== INPUT
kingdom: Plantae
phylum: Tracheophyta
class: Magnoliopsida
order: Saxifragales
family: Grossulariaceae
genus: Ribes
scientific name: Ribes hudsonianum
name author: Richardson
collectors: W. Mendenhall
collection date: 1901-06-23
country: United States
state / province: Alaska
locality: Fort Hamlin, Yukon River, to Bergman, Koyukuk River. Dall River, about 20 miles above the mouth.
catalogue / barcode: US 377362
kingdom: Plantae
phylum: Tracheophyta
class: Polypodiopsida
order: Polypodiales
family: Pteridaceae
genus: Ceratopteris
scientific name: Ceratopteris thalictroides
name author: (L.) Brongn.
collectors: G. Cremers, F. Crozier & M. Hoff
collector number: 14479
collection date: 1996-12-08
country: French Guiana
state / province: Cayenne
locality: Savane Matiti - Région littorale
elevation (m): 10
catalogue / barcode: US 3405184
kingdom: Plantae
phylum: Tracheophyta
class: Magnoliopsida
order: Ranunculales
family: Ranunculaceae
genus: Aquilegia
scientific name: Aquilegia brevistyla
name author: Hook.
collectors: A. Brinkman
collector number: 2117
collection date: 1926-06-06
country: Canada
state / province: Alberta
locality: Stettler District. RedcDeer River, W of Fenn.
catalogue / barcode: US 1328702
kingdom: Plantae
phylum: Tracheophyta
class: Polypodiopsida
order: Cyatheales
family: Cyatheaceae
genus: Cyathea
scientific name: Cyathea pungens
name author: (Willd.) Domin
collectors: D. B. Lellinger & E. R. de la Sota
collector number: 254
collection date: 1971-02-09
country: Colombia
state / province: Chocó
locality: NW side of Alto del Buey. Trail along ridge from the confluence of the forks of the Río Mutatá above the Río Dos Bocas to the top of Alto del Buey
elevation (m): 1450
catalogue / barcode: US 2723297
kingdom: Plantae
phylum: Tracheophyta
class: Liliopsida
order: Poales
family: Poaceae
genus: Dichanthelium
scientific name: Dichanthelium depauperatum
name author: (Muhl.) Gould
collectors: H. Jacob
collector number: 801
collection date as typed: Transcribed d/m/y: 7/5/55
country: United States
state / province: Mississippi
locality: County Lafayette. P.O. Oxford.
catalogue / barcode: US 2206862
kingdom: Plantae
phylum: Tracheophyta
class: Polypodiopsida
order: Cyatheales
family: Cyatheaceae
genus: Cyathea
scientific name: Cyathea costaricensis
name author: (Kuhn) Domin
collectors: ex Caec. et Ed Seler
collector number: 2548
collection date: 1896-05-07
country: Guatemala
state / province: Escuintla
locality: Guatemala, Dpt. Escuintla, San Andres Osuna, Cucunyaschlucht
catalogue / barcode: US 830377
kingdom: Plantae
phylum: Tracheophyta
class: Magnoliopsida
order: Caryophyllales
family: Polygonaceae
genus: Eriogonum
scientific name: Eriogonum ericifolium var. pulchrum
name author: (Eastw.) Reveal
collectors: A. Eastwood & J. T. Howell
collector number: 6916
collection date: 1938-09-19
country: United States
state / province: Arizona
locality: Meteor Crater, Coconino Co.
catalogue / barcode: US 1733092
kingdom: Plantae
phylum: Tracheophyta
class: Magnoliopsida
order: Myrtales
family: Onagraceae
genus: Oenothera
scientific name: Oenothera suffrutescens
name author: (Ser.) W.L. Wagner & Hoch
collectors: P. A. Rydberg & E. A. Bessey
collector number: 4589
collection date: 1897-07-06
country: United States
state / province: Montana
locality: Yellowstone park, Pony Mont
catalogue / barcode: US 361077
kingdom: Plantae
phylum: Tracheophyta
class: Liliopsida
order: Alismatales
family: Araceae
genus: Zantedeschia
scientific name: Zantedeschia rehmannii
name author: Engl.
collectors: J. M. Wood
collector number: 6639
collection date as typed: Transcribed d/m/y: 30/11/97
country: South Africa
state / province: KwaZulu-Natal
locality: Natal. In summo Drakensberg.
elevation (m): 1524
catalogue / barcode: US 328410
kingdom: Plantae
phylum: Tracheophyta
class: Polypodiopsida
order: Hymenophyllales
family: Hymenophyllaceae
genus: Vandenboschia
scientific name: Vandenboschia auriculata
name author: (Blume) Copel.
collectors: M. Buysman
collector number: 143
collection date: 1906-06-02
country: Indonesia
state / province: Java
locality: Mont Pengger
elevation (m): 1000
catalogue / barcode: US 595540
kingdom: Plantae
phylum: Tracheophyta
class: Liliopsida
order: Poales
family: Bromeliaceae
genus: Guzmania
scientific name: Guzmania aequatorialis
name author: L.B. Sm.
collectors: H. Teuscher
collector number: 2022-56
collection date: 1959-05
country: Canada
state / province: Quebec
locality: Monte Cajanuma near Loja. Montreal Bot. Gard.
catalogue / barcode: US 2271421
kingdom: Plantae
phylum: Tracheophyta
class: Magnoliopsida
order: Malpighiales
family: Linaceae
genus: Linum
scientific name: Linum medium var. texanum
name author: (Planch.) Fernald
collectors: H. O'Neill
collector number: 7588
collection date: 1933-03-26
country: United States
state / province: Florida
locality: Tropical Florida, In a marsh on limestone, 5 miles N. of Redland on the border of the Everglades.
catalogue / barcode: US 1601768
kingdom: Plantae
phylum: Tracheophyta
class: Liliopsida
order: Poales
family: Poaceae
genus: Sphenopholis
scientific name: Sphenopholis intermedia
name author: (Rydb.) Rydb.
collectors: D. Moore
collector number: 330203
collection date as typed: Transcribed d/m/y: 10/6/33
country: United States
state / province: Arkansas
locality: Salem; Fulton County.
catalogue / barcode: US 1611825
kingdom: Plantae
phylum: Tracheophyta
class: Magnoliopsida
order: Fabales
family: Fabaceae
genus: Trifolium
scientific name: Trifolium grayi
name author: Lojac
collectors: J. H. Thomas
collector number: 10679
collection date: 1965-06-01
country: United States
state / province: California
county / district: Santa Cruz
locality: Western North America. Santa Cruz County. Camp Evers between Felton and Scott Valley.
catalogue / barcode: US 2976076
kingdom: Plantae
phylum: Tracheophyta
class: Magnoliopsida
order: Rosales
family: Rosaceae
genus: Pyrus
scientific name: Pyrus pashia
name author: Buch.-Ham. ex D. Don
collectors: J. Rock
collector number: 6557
====
* WHAT YOU SHOULD DO *
Rewrite all of the data above with "catalogue / barcode" renamed to "catalog number" everywhere, leaving everything else unchanged.

* RESPONSE TO THIS EXERCISE *
kingdom: Plantae
phylum: Tracheophyta
class: Magnoliopsida
order: Saxifragales
family: Grossulariaceae
genus: Ribes
scientific name: Ribes hudsonianum
name author: Richardson
collectors: W. Mendenhall
collection date: 1901-06-23
country: United States
state / province: Alaska
locality: Fort Hamlin, Yukon River, to Bergman, Koyukuk River. Dall River, about 20 miles above the mouth.
catalog number: US 377362
kingdom: Plantae
phylum: Tracheophyta
class: Polypodiopsida
order: Polypodiales
family: Pteridaceae
genus: Ceratopteris
scientific name: Ceratopteris thalictroides
name author: (L.) Brongn.
collectors: G. Cremers, F. Crozier & M. Hoff
collector number: 14479
collection date: 1996-12-08
country: French Guiana
state / province: Cayenne
locality: Savane Matiti - Région littorale
elevation (m): 10
catalog number: US 3405184
kingdom: Plantae
phylum: Tracheophyta
class: Magnoliopsida
order: Ranunculales
family: Ranunculaceae
genus: Aquilegia
scientific name: Aquilegia brevistyla
name author: Hook.
collectors: A. Brinkman
collector number: 2117
collection date: 1926-06-06
country: Canada
state / province: Alberta
locality: Stettler District. RedcDeer River, W of Fenn.
catalog number: US 1328702
kingdom: Plantae
phylum: Tracheophyta
class: Polypodiopsida
order: Cyatheales
family: Cyatheaceae
genus: Cyathea
scientific name: Cyathea pungens
name author: (Willd.) Domin
collectors: D. B. Lellinger & E. R. de la Sota
collector number: 254
collection date: 1971-02-09
country: Colombia
state / province: Chocó
locality: NW side of Alto del Buey. Trail along ridge from the confluence of the forks of the Río Mutatá above the Río Dos Bocas to the top of Alto del Buey
elevation (m): 1450
catalog number: US 2723297
kingdom: Plantae
phylum: Tracheophyta
class: Liliopsida
order: Poales
family: Poaceae
genus: Dichanthelium
scientific name: Dichanthelium depauperatum
name author: (Muhl.) Gould
collectors: H. Jacob
collector number: 801
collection date as typed: Transcribed d/m/y: 7/5/55
country: United States
state / province: Mississippi
locality: County Lafayette. P.O. Oxford.
catalog number: US 2206862
kingdom: Plantae
phylum: Tracheophyta
class: Polypodiopsida
order: Cyatheales
family: Cyatheaceae
genus: Cyathea
scientific name: Cyathea costaricensis
name author: (Kuhn) Domin
collectors: ex Caec. et Ed Seler
collector number: 2548
collection date: 1896-05-07
country: Guatemala
state / province: Escuintla
locality: Guatemala, Dpt. Escuintla, San Andres Osuna, Cucunyaschlucht
catalog number: US 830377
kingdom: Plantae
phylum: Tracheophyta
class: Magnoliopsida
order: Caryophyllales
family: Polygonaceae
genus: Eriogonum
scientific name: Eriogonum ericifolium var. pulchrum
name author: (Eastw.) Reveal
collectors: A. Eastwood & J. T. Howell
collector number: 6916
collection date: 1938-09-19
country: United States
state / province: Arizona
locality: Meteor Crater, Coconino Co.
catalog number: US 1733092
kingdom: Plantae
phylum: Tracheophyta
class: Magnoliopsida
order: Myrtales
family: Onagraceae
genus: Oenothera
scientific name: Oenothera suffrutescens
name author: (Ser.) W.L. Wagner & Hoch
collectors: P. A. Rydberg & E. A. Bessey
collector number: 4589
collection date: 1897-07-06
country: United States
state / province: Montana
locality: Yellowstone park, Pony Mont
catalog number: US 361077
kingdom: Plantae
phylum: Tracheophyta
class: Liliopsida
order: Alismatales
family: Araceae
genus: Zantedeschia
scientific name: Zantedeschia rehmannii
name author: Engl.
collectors: J. M. Wood
collector number: 6639
collection date as typed: Transcribed d/m/y: 30/11/97
country: South Africa
state / province: KwaZulu-Natal
locality: Natal. In summo Drakensberg.
elevation (m): 1524
catalog number: US 328410
kingdom: Plantae
phylum: Tracheophyta
class: Polypodiopsida
order: Hymenophyllales
family: Hymenophyllaceae
genus: Vandenboschia
scientific name: Vandenboschia auriculata
name author: (Blume) Copel.
collectors: M. Buysman
collector number: 143
collection date: 1906-06-02
country: Indonesia
state / province: Java
locality: Mont Pengger
elevation (m): 1000
catalog number: US 595540
kingdom: Plantae
phylum: Tracheophyta
class: Liliopsida
order: Poales
family: Bromeliaceae
genus: Guzmania
scientific name: Guzmania aequatorialis
name author: L.B. Sm.
collectors: H. Teuscher
collector number: 2022-56
collection date: 1959-05
country: Canada
state / province: Quebec
locality: Monte Cajanuma near Loja. Montreal Bot. Gard.
catalog number: US 2271421
kingdom: Plantae
phylum: Tracheophyta
class: Magnoliopsida
order: Malpighiales
family: Linaceae
genus: Linum
scientific name: Linum medium var. texanum
name author: (Planch.) Fernald
collectors: H. O'Neill
collector number: 7588
collection date: 1933-03-26
country: United States
state / province: Florida
locality: Tropical Florida, In a marsh on limestone, 5 miles N. of Redland on the border of the Everglades.
catalog number: US 1601768
kingdom: Plantae
phylum: Tracheophyta
class: Liliopsida
order: Poales
family: Poaceae
genus: Sphenopholis
scientific name: Sphenopholis intermedia
name author: (Rydb.) Rydb.
collectors: D. Moore
collector number: 330203
collection date as typed: Transcribed d/m/y: 10/6/33
country: United States
state / province: Arkansas
locality: Salem; Fulton County.
catalog number: US 1611825
kingdom: Plantae
phylum: Tracheophyta
class: Magnoliopsida
order: Fabales
family: Fabaceae
genus: Trifolium
scientific name: Trifolium grayi
name author: Lojac
collectors: J. H. Thomas
collector number: 10679
collection date: 1965-06-01
country: United States
state / province: California
county / district: Santa Cruz
locality: Western North America. Santa Cruz County. Camp Evers between Felton and Scott Valley.
catalog number: US 2976076
kingdom: Plantae
phylum: Tracheophyta
class: Magnoliopsida
order: Rosales
family: Rosaceae
genus: Pyrus
scientific name: Pyrus pashia
name author: Buch.-Ham. ex D. Don
collectors: J. Rock
collector number: 6557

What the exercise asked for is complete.